Grown-ish follows Zoey as she adjusts to life at Southern California University and all the newfound responsibilities of being away from her parents' watchful eyes. The ever-popular Johnson child quickly befriends her roommate, Analisa (Francia Raisa), a devoted Republican with a big political secret, and forms a friendly, diverse crew with a group of students who are also enrolled in the comically late-night class taught by Dre's co-worker Charlie (Deon Cole). There, Zoey meets the experienced, bisexual, Jewish American Princess Nomi (Emily Arlook), free spirited and artistic stoner Luca (Luka Sabbat), ambitious to a fault Vivek (Jordan Buhat), dreamy activist Aaron (Trevor Jackson), and track star twins Jazz and Sky (Chloe and Halle Bailey). Meanwhile, Zoey gets occasional, solid life advice from the university's goofy Dean of Students, Dean Parker (Chris Parnell).

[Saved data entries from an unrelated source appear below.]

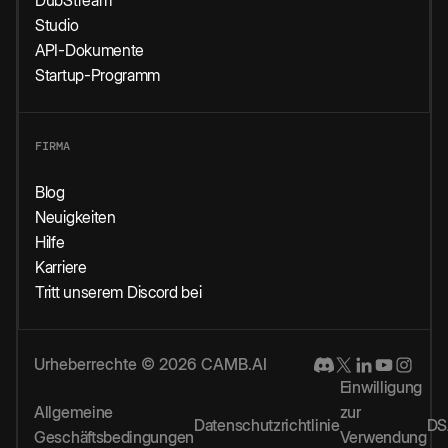
DubStream
Studio
API-Dokumente
Startup-Programm
FIRMA
Blog
Neuigkeiten
Hilfe
Karriere
Tritt unserem Discord bei
Urheberrechte © 2026 CAMB.AI
Einwilligung
Allgemeine
zur
Datenschutzrichtlinie
DS
Geschäftsbedingungen
Verwendung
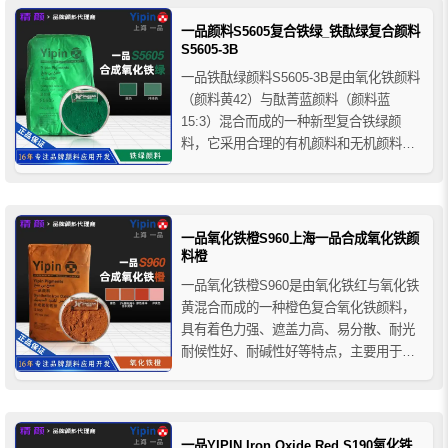
园林景观工程等领域，可为建筑装饰系统
提供稳定自然的绿色着色效果。
一品颜料S5605复合铁绿_铁酞绿复合颜料
S5605-3B
一品铁酞绿颜料S5605-3B是由氧化铁颜料
（颜料黄42）与酞菁蓝颜料（颜料蓝
15:3）混合而成的一种新型复合铁绿颜
料，它采用合理的有机颜料和无机颜料配
方，利用先进的生产工艺加工而成，兼具
了无机颜料和有机颜料的优点，具有色彩
鲜明，价格经济、耐久性好等特性，广泛
用于塑料、橡胶、涂料、造纸、建料等行
一品氧化铁橙S960上海一品合成氧化铁颜
业，一品S5605-3B...
料橙
一品氧化铁橙S960是由氧化铁红与氧化铁
黄混合而成的一种橙色复合氧化铁颜料，
具有着色力强、遮盖力高、易分散、耐光
耐候性好、耐碱性好等特点，主要用于建
筑工业的墙面粉饰、马赛克地面砖与人造
大理石以及水泥制品的着色，同时还可用
于油墨、橡胶、塑料以及造纸等的行业着
色。
一品YIPIN Iron Oxide Red S190氧化铁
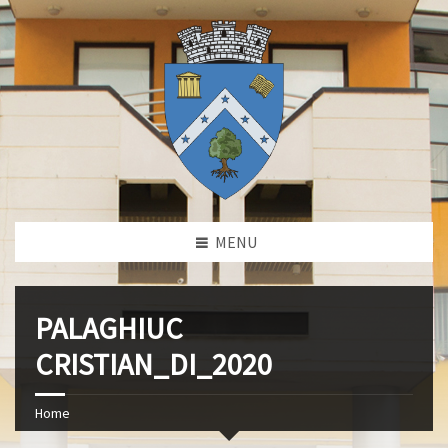
MENU
PALAGHIUC
CRISTIAN_DI_2020
Home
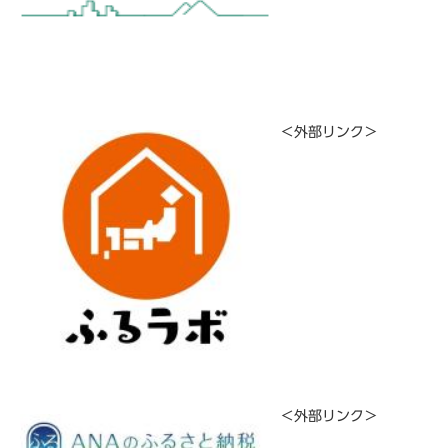
＜外部リンク＞
＜外部リンク＞
​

The best part about Grown-ish, which comes from creators Kenya Barris (Black-ish, Girls Trip) and Larry Wilmore (The Bernie Mac Show, Insecure) and is produced, in part, by Black-ish stars Anthony Anderson and Laurence Fishburne, is that the series isn't afraid to take its leading lady down a peg or two. Anyone who watches Black-ish knows that Zoey is the most popular, put-together, secure and fashionable of the Johnson siblings, but Grown-ish shows her how insulated she's been in her much smaller high school world and that everything will not always come so easy to her. In the first three episodes of Season 1, Zoey makes some rookie mistakes while trying to navigate life on her own and even begins to head down a path that might not be so easy for the formerly sure-footed social navigator to come back from without help.

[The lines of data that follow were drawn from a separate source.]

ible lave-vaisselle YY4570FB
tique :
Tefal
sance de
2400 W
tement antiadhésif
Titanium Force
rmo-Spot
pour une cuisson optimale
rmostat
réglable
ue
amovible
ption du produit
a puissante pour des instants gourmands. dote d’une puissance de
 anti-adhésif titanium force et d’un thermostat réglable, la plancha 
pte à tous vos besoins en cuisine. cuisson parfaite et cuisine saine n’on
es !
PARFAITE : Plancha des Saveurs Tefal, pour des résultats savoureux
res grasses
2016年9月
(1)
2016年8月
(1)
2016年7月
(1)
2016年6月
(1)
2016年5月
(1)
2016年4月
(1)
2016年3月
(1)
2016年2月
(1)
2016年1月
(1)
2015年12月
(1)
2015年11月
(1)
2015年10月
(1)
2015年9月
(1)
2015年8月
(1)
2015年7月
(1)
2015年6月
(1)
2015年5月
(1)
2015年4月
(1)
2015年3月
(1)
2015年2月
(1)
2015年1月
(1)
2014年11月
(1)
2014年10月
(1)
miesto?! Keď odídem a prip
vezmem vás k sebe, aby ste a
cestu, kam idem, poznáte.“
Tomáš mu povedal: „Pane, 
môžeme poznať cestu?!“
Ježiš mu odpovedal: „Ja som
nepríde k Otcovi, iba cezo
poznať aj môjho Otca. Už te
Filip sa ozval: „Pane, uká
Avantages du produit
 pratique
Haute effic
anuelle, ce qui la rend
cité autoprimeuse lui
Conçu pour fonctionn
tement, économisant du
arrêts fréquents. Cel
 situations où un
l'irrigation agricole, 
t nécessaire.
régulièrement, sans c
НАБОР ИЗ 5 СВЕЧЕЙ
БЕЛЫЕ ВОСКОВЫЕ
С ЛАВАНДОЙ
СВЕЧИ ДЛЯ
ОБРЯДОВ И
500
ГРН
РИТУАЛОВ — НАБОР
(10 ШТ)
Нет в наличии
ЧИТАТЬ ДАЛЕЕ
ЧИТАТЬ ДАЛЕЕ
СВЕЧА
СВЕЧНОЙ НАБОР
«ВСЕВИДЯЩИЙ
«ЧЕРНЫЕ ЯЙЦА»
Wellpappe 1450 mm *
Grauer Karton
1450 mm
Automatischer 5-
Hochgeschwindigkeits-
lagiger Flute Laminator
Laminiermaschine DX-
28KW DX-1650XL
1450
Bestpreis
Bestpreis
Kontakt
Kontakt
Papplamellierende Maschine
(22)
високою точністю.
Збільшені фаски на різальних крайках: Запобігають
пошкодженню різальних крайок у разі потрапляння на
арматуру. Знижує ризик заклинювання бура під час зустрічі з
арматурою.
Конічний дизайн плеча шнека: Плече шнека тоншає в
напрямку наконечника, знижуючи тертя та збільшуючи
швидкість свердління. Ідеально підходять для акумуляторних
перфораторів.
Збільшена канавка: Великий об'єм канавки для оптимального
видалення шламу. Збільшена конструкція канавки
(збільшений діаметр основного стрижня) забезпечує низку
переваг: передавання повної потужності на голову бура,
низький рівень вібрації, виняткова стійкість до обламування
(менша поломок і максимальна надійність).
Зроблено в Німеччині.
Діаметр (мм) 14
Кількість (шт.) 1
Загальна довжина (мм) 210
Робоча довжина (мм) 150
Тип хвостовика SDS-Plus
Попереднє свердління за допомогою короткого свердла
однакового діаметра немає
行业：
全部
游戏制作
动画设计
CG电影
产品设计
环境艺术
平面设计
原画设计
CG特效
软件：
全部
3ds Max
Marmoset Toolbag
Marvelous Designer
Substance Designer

While Zoey will clearly have a lot of out-of-the-classroom learning to do during the course of Grown-ish, part of the problem with the early episodes is that the comedy is seriously lacking in the spark that makes Black-ish such a joy to watch. Even understanding, as I do, that the personalities of the characters can take time to gel, and that the chemistry of those characters (and the actors who play them) sometimes needs a bit to really click, the first few episodes are unfortunately boring, with many jokes that fall flat, and so low on energy that it was hard to stay focused on what was happening on screen. The action picks up a bit for the first half of Episode 3, but then lulls again by the end, so it's possible the series will find its flow before the end of the first half of the season. But, in a television landscape that's more crowded than ever, the big question is whether or not people will stick around to see that happen.

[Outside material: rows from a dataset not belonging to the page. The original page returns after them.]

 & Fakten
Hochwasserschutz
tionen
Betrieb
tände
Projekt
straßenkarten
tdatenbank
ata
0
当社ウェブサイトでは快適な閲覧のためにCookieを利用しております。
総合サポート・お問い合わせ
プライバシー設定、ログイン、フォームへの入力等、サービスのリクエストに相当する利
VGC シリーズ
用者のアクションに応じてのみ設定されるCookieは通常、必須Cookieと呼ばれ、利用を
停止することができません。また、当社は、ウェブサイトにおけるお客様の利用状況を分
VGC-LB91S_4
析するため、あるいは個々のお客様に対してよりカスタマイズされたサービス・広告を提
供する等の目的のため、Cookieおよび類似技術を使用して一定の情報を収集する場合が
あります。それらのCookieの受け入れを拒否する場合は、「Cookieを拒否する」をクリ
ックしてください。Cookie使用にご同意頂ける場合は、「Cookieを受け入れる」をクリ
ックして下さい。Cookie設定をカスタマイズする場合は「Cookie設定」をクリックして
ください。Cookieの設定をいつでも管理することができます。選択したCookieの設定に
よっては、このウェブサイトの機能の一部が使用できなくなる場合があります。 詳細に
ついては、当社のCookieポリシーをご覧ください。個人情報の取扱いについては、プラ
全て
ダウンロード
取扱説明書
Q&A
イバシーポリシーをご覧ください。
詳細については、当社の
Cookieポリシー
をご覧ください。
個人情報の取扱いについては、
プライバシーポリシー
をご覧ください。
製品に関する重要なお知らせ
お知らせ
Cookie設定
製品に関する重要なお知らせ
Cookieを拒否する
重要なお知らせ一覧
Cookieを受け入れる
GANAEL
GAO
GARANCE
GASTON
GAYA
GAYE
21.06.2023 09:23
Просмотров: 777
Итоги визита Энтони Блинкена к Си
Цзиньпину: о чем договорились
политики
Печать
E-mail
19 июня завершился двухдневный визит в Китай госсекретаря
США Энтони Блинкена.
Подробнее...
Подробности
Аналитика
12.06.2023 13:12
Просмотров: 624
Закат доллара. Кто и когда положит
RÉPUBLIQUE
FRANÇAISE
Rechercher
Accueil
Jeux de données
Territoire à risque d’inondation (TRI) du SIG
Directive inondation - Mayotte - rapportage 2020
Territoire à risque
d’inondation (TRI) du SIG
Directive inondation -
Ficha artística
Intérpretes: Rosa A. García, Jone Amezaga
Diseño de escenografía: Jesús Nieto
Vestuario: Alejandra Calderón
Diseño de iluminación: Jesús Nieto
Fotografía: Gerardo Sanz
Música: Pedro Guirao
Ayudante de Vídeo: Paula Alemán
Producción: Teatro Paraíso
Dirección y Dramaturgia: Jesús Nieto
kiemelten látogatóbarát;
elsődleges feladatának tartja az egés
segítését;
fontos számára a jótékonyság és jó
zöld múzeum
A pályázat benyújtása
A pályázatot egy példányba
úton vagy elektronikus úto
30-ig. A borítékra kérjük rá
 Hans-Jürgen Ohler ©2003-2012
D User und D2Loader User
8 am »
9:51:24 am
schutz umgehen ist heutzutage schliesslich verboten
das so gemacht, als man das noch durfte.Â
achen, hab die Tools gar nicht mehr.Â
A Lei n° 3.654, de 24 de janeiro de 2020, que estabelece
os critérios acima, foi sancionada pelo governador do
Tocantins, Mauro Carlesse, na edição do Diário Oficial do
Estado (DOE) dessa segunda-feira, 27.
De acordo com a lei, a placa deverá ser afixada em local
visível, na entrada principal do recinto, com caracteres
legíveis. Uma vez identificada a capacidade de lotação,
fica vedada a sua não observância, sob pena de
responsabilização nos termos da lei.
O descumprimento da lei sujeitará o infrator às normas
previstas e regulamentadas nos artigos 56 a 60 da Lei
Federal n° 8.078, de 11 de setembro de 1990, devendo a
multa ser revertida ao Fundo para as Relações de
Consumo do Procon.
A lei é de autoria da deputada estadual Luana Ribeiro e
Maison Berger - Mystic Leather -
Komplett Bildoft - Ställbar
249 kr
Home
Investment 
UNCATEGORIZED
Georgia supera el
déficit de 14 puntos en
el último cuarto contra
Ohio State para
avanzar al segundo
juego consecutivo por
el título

Those behind the scenes at Grown-ish have done a solid job of making sure Zoey is surrounded by interesting, well-played characters who can challenge her, teach her or even get her into trouble, but the dynamic between those characters isn't as strong as what we started with on Black-ish. Some of that might just be because it's easier, from a storytelling standpoint, to create interplay between members of a family, but, even though she finds her friends almost immediately and we're shown repeatedly that they are the people Zoey will be hanging with, they didn't quite feel like a real friend group. With the exception of two of her guy friends, they all bond and become inseparable so quickly that it doesn't quite seem realistic for a show that's clearly going to deal with some realities of heading off to college. I actually think the start of the show would have been better had Zoey not connected with so many other students right away to really drive home how little she understands about making life work when you sort of have to start from scratch.
As it stands right now, Grown-ish has some work to do in order to get the energy level up and make the characters feel more lived in and bonded with each other, but the show is starting with good bones that should make that process easier than other shows which start out with much less. You can catch Grown-ish on Freeform when it debuts its one hour series premiere on January 3 at 8 p.m. EST.